Grand Cayman dive tour operators plan to make no
changes in their daily trips to Stingray City, despite the
fatal attack on Steve Irwin. Mark Button, an operator
for Moby Dick Tours, told CNN, “I think the phenomenon
is totally different to what you encounter in the
wild.” For more than 20 years Button’s been taking
tourists to the location where up to 50 stingrays await
handouts of squid from divers and snorkelers. “The fish
have been hand-fed for more than two decades,” he
said. “Therefore, they’re in a different state of affairs
when it comes to dealing with humans.” Button does
warn tourists not to make sudden movements, and to
keep their hands away from the stingrays’ tails, where
the serrated barb is housed.
 None of the company’s tour participants — some
  600 per day — has ever suffered “any serious injuries,”
  he said. “They have the odd sting now and again.”
 But, there are injuries. Last year an 11-year-old boy
  was bitten by an eel at Sting Ray City. During a six-hour
  surgical procedure on Grand Cayman, doctors used
  a vein from his leg to help restore blood flow to his
  hand, then the boy was air evacuated (the flight cost
  was $21,000) home to Wisconsin for further surgery.
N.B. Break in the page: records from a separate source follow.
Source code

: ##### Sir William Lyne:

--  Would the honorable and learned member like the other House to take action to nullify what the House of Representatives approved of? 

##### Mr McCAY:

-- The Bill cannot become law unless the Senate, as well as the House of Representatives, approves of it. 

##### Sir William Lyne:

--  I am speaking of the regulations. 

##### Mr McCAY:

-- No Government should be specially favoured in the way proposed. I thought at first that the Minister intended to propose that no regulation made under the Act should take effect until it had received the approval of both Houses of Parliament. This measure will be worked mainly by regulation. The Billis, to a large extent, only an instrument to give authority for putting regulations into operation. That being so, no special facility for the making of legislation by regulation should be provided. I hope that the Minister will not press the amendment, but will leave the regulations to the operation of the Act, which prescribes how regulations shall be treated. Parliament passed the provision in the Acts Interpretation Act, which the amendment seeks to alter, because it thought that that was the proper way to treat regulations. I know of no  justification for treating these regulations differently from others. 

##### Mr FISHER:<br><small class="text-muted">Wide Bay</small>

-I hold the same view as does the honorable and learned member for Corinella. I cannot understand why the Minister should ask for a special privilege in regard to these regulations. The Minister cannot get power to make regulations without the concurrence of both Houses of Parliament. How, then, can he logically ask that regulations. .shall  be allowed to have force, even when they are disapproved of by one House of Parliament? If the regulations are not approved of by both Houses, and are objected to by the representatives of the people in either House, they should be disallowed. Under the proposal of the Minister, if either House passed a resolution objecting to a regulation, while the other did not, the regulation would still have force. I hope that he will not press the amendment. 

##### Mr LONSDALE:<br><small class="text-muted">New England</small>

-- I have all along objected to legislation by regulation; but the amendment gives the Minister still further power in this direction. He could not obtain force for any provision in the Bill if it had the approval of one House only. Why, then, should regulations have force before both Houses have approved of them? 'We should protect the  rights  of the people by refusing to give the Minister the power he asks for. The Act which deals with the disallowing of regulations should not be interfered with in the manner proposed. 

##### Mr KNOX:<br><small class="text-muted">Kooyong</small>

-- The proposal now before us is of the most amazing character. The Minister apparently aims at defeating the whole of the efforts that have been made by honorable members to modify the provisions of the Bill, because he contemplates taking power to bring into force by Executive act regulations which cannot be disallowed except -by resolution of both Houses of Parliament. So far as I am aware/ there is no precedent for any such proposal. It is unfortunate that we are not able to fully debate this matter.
 Cayman underwater photographer Cathy Church
  told Undercurrent, “What happened to Steve Irwin and
  what goes on at Stingray City have virtually nothing
  in common. Steve unfortunately scared and perhaps
  cornered a very large, wild stingray … that had never
  related to humans before.” Church, who leads Stingray
  City tours herself, adds that the unique site “is occupied
  by smaller, more docile rays that have been interacting
  with humans all of their lives… These rays come of
  their own free will … and travel benignly from person
  to person looking for food… To evoke a defensive
  reaction, a person would have to cause actual bodily
  harm to the ray by punching it very hard, grabbing
  it viciously, stabbing it with a knife or trying to hold
  it down. I have pushed and shoved these rays a lot
  while feeding them and defending myself from their
  insistence on eating all of the food at one time. We lift
  them for the tourists, we hold food under their mouths
  to make them follow us, and they just go along with it
  all because at the end of the day they are contented
  and full.”
Perhaps. But, what wild land animals get such treatment?
  Why is it acceptable to abuse and treat fish like
  toys? What is the philosophical and moral justification?
  Is it enough to say that it’s ok to wear a ray like a
  hat because it goes along with it? Does anyone debate
  questions such as these in the presumably civilized
  Caymans?
 Thankfully, new draft regulations may impose a ban
  on lifting stingrays from the water. Gina Ebanks-Petrie,
  Director of the Department of Environment, told the
  Caymanian Compass that the proposed regulations are
  aimed at protecting rays, not tourists. Stingrays would
  be designated as a protected species, and feeding them
  would be limited. Fishing or removing any marine life
  from the area, wearing footwear close to rays and the
  reef and anchoring boats over the sandbar and shallow
  coral areas would be prohibited. Also, a new stingray
  feeding site will be allowed on smaller and deeper sand
  bars southeast of the current site, if no new sites are
  established anywhere else in the Caymans.